Harry Reynolds, played by Gareth Potter, is a college friend of Kelvin Carpenter (Paul J. Medford) who first appears along with Tessa Parker (Josephine Melville) in June 1986. Both Harry and Tessa have radical Marxist beliefs and it isn't long before they manage to recruit Kelvin to the same way of thinking.

Soon after his arrival, Harry, Kelvin and several other Walford youths decide to form a band. Harry is the manager, Ian Beale (Adam Woodyatt) plays drums, Sharon Watts (Letitia Dean) and Kelvin provide vocals, Simon Wicks (Nick Berry) plays the keyboards and Eddie Hunter (Simon Henderson) is the lead guitarist. Harry and Kelvin decide that the band's music should demonstrate "decay in the capitalistic society" and have a strong political message.
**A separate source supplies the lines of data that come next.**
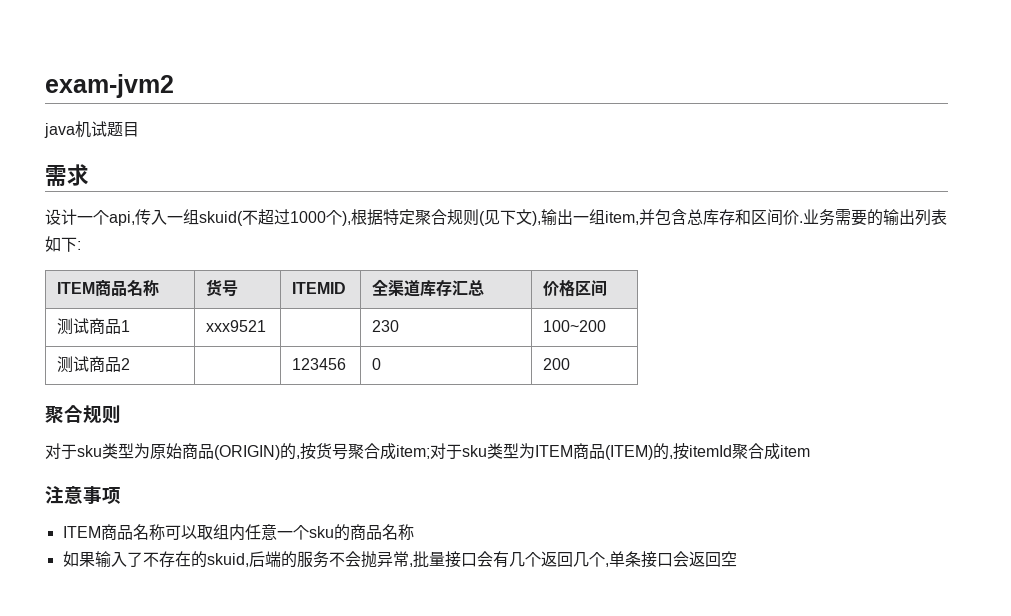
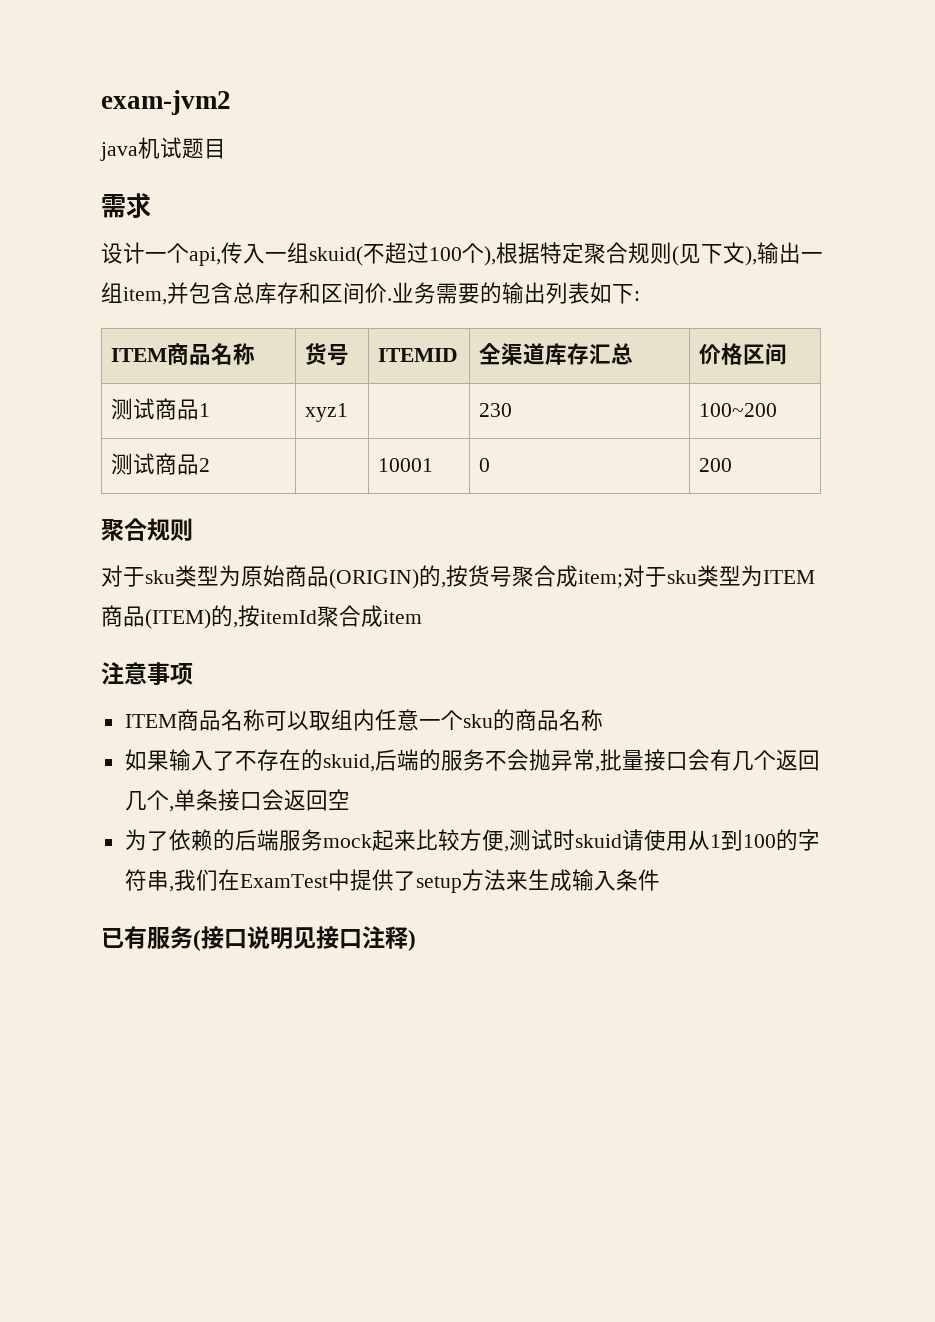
[290,211,326,223] 1000 -> [429,247,462,261] 100
[206,320,267,332] xxx9521 -> [304,403,348,422] xyz1
[292,358,347,370] 123456 -> [377,458,433,472] 10001
(737, 559) none -> [124,829,820,852] [124,869,660,893] [101,926,416,951] // 为了依赖的后端服务mock起来比较方便,测试时skuid请使用从1到100的字符串,我们在ExamTest中提供了setup方法来生成输入条件 // 已有服务(接口说明见接口注释)

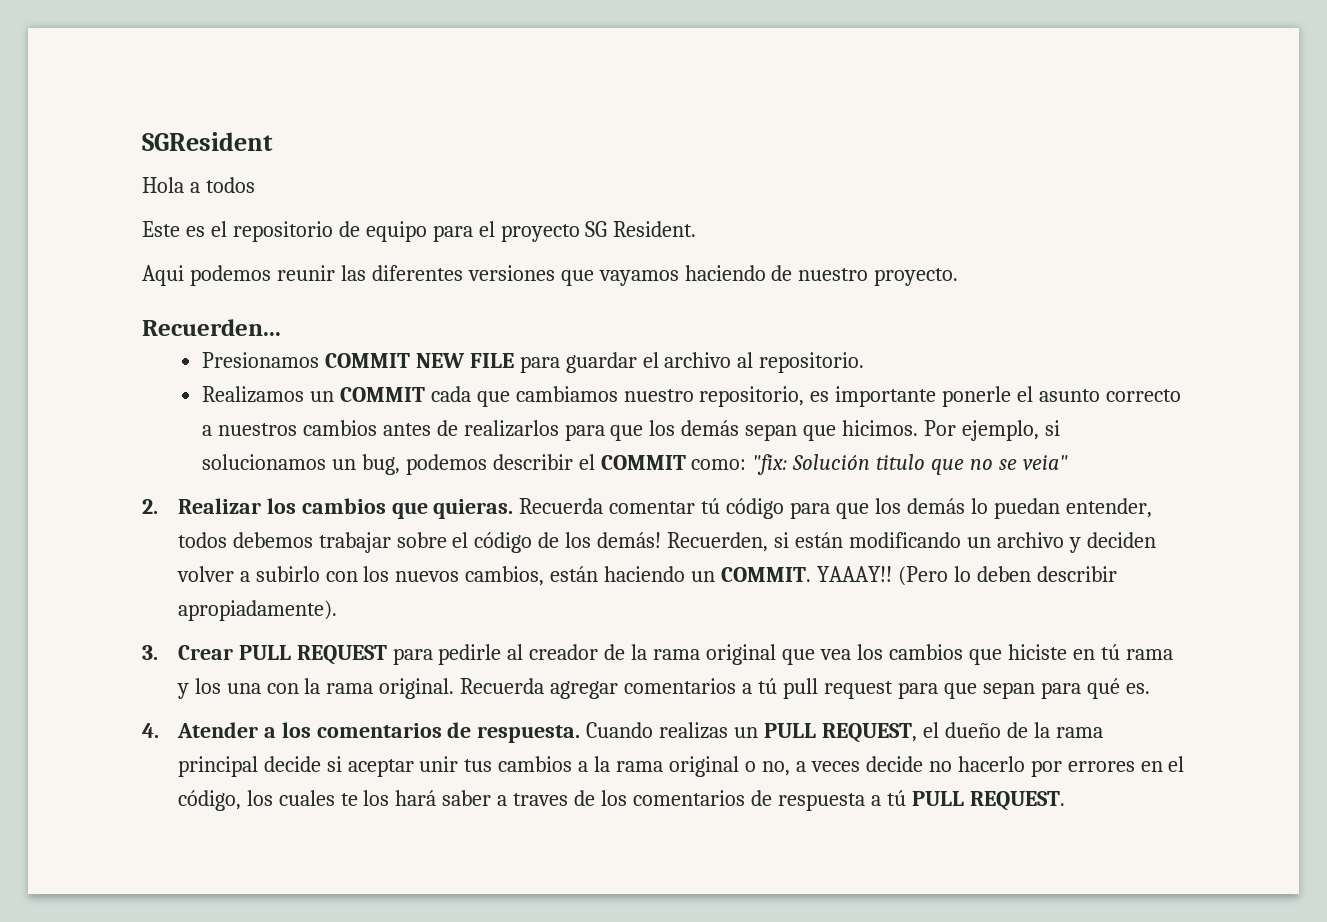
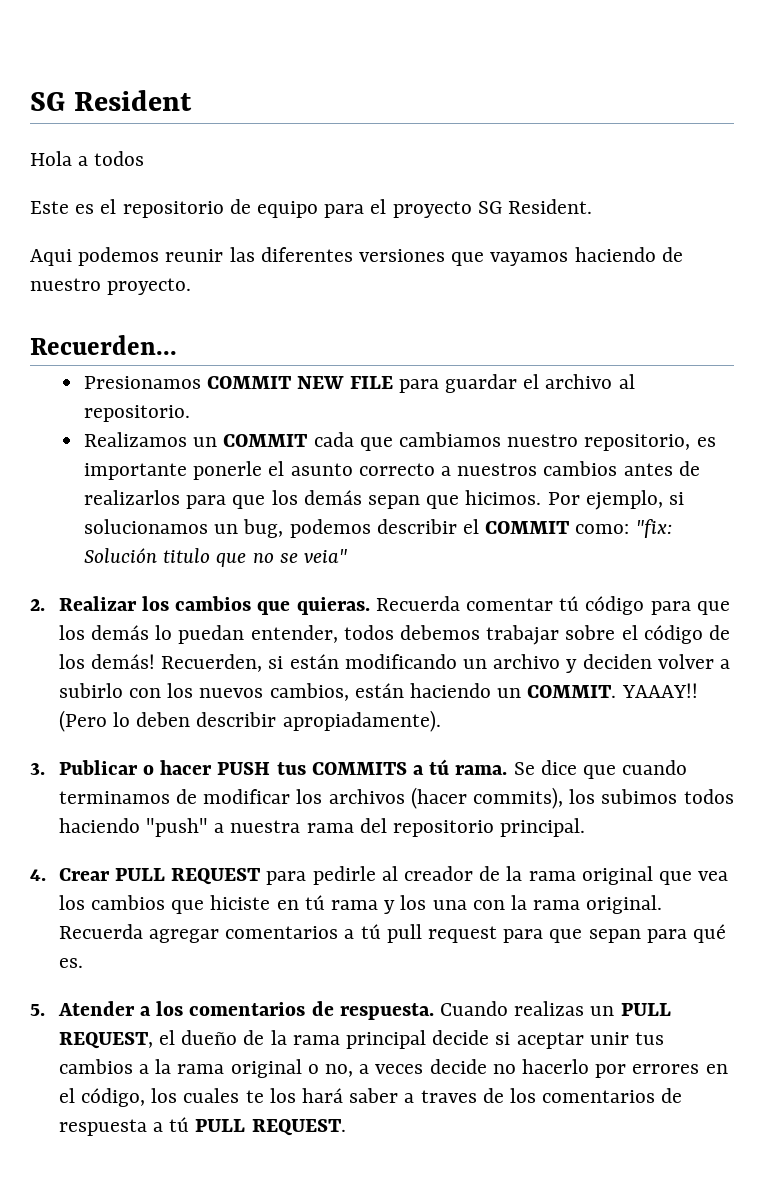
[142,132,273,151] SGResident -> [30,90,192,111] SG Resident
(158, 652) none -> [58,759,688,779] [58,787,734,809] [58,818,586,837] [30,869,46,881] Publicar o hacer PUSH tus COMMITS a tú rama. Se dice que cuando terminamos de modificar los archivos (hacer commits), los subimos todos haciendo "push" a nuestra rama del repositorio principal. // 4.
[142,723,159,738] 4. -> [30,1004,45,1016] 5.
Simon and Harry begin to disagree with the direction the band is taking. Harry loses his argument to make the band a vehicle for communist propaganda, and blames Wicksy for the band taking a more practical attitude. They all decide to enter a competition for young musicians, and both Harry and Simon vow to outdo each other by writing the best song to perform. The rest of the band all prefer Simon's song, which infuriates Harry and he starts bad-mouthing him to the rest of the band, saying he is superfluous and a closet BBC Radio 2 listener. Simon then declares that the band has to choose between him and Harry, but as Harry owns all the instruments and equipment, they side with him and Simon quits. On the day of the competition, Harry decides to sabotage the band's performance by switching the cartridge in the synthesizer, wrecking any hopes the group have of getting anywhere. The rest of the band are furious, particularly when Harry confesses that he did it to show them up. Harry is shunned after this and is not seen in Walford again. His last appearance is in October 1986.

===Tessa Parker===

Tessa Parker, played by Josephine Melville, is a college friend of Kelvin Carpenter (Paul J. Medford) and Harry Reynolds (Gareth Potter) who first appears in June 1986. Both Harry and Tessa have radical Marxist beliefs and it isn't long before they manage to recruit Kelvin to the same way of thinking. Tessa soon discovers that she and Kelvin have more in common than their beliefs. She finds him attractive and they start dating.

Their romance quickly fades when Kelvin becomes more interested in pop music than overthrowing the Thatcher government. He sings with a group known as Dog Market and its successor, The Banned. Tessa secretly wants to be in the group but she has no musical talent and is refused membership. She quietly leaves Albert Square when Kelvin tells her it is time for them to "pack it in". Her last appearance is in July 1986. She appeared in eight episodes.

Melville reappeared in the soap in 2005, playing the role of Ellie Wright in one episode.

=== Eddie Hunter ===

Eddie Hunter, played by Simon Henderson, is a flamboyantly dressed friend of Simon Wicks (Nick Berry) and he is first seen in Albert Square in June 1986. Eddie and Simon were part of a band, and before Simon came to Walford, he had borrowed money from loan sharks and was left owing them huge amounts of money that he couldn't pay back. Eddie was happy to leave Simon with the debt and disappeared to work as a redcoat in Clacton, so the band dissolved. However, when the debts are finally repaid, Simon decides to regroup and he contacts Eddie to rejoin the band. The reformed group, known as "The Banned", consist of Simon, Eddie, Kelvin Carpenter (Paul J. Medford), Sharon Watts (Letitia Dean), Ian Beale (Adam Woodyatt) and Harry Reynolds (Gareth Potter). Eddie is the lead guitarist.

The Banned take part in a competition for a music contract, but Harry, who is a political activist, sabotages their performance and they end up being booed off stage. The Banned split up after this and Eddie disappears. Months later, Eddie attends Kelvin's eighteenth birthday party and tells Simon and Ian that Harry is managing a band in Twickenham.